I trattamenti infiltrativi: acido ialuronico, plasma e staminali
I trattamenti infiltrativi di primo livello utilizzano l’acido ialuronico che viene iniettato nell’articolazione allo scopo di lubrificarla e nutrire la cartilagine rimanente. Nel caso in cui questi trattamenti non abbiano effetto è possibile ricorrere alle infiltrazioni con i derivati del sangue, PRP: dal sangue del soggetto, opportunamente centrifugato, viene estratto il plasma ricco di piastrine che, iniettato, favorisce il rilascio di fattori di crescita piastrinica, cioè di molecole che consentono ai tessuti di ripararsi e rigenerarsi. Il PRP trova ampia applicazione anche nella rigenerazione dei tendini della spalla o dell’articolazione tibiotarsica.

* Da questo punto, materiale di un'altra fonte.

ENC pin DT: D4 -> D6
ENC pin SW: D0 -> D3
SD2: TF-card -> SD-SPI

Un’ulteriore possibilità è offerta dalle cellule mesenchimali estratte dal tessuto adiposo addominale e poi infiltrate nell’articolazione artrosica. Si tratta di una procedura più complessa rispetto a quella prevista dalla cura con il PRP ma si svolge anch’essa in regime ambulatoriale. In entrambi i casi è importante rivolgersi a centri certificati e con elevati standard qualitativi. Quando usato su persone con artrosi, il trattamento a base di cellule mesenchimali è utile anche in caso di tendiniti. Il trattamento infiltrativo con PRP e mesenchimali viene utilizzato principalmente per trattare quelle artrosi da lievi a moderate, sintomatiche, in cui il danno articolare e la funzione residua permetta ancora margini di un trattamento non chirurgico, consentendo così una migliore qualità di vita per il soggetto che, in caso di progressione della malattia, potrà essere sottoposto alla chirurgia protesica.

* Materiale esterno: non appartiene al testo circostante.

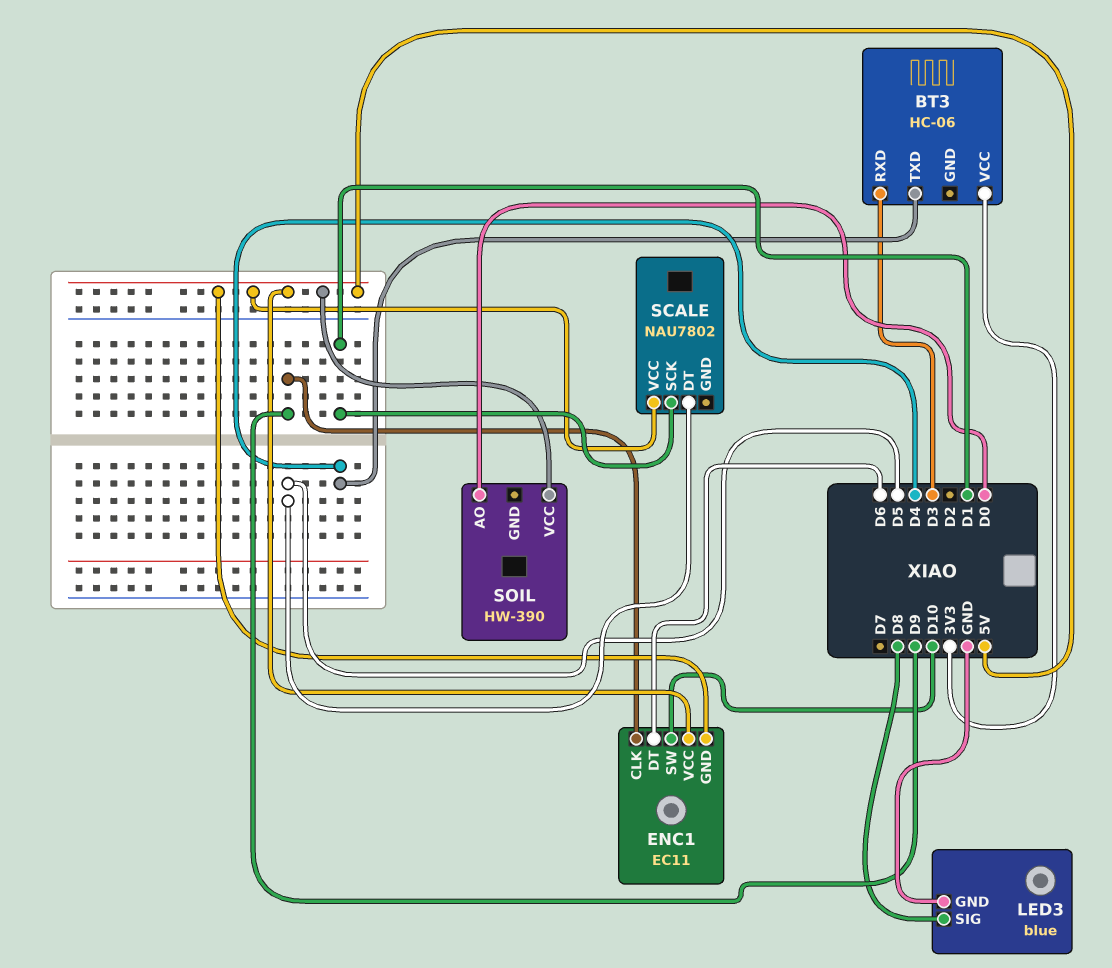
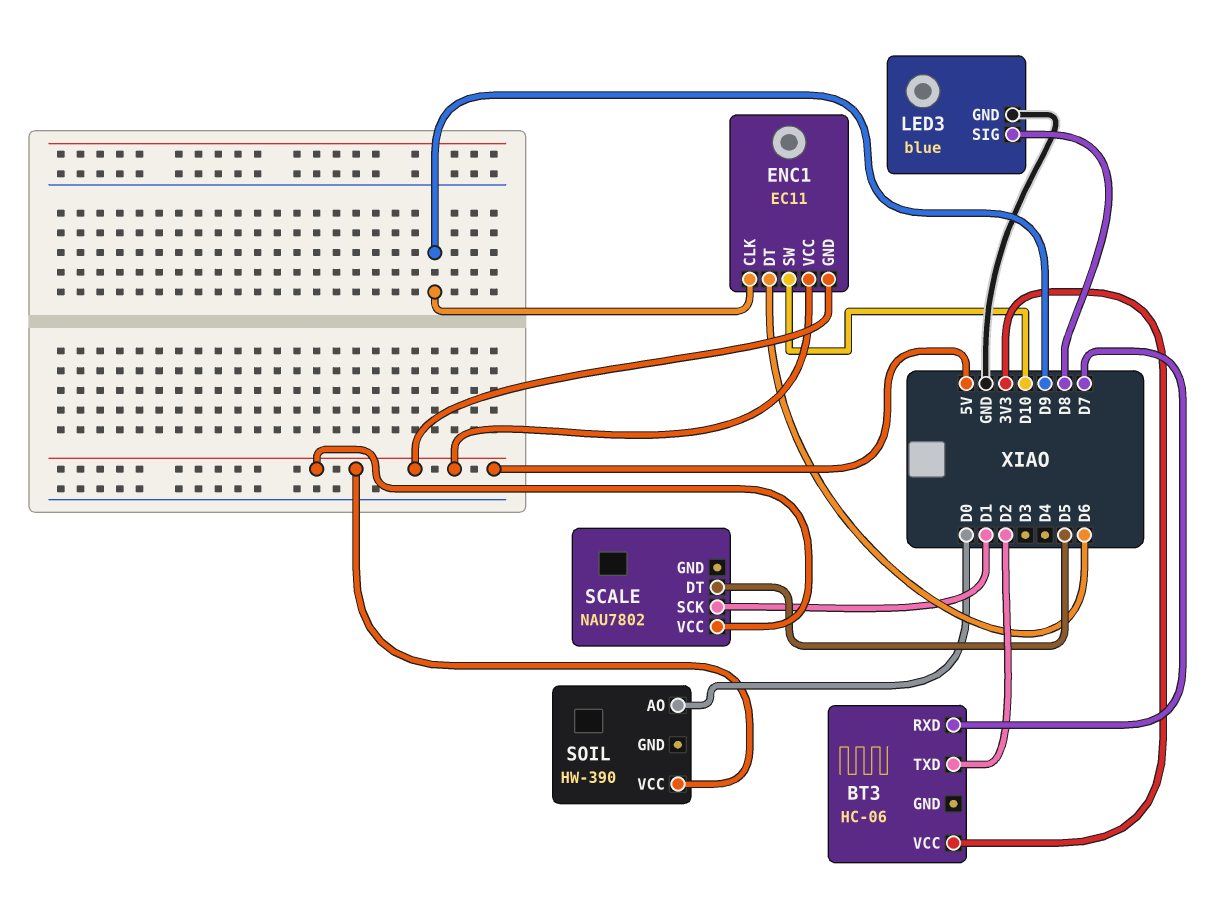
BT3 pin RXD: D3 -> D7
BT3 pin TXD: D4 -> D2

Bisogna, comunque, tener presente che tali cure sono in grado solo di rallentare il processo artrosico, ma non di farlo regredire.
A fare la differenza è sempre la prevenzione
I trattamenti infiltrativi presentano controindicazioni estremamente ridotte con un’attenzione particolare nei soggetti fragili o coloro che fanno uso di farmaci anticoagulanti o presentano varie comorbidità; riguardo le infiltrazioni con l’acido ialuronico non ci sono particolari controindicazioni a meno che il paziente non presenti allergie a uno dei componenti del farmaco o alterazioni gravi dello stato di salute.
La scelta delle diverse tecniche, oltre ad aderire alle indicazioni delle linee guida presenti in materia, viene valutata dallo specialista caso per caso, anche nel rapporto costi-benefici.
A fare la differenza è sempre la prevenzione. Noi produciamo, infatti, cartilagine fino ai 25-30 anni poi cominciamo a consumarla per vari motivi anche per attività fisica eccessiva o al contrario per sedentarietà. Senza dimenticare che oltre ad un’alimentazione corretta che deve garantire il giusto apporto di calcio è soprattutto il movimento costante uno dei fattori che contribuiscono a prevenire la degenerazione della cartilagine.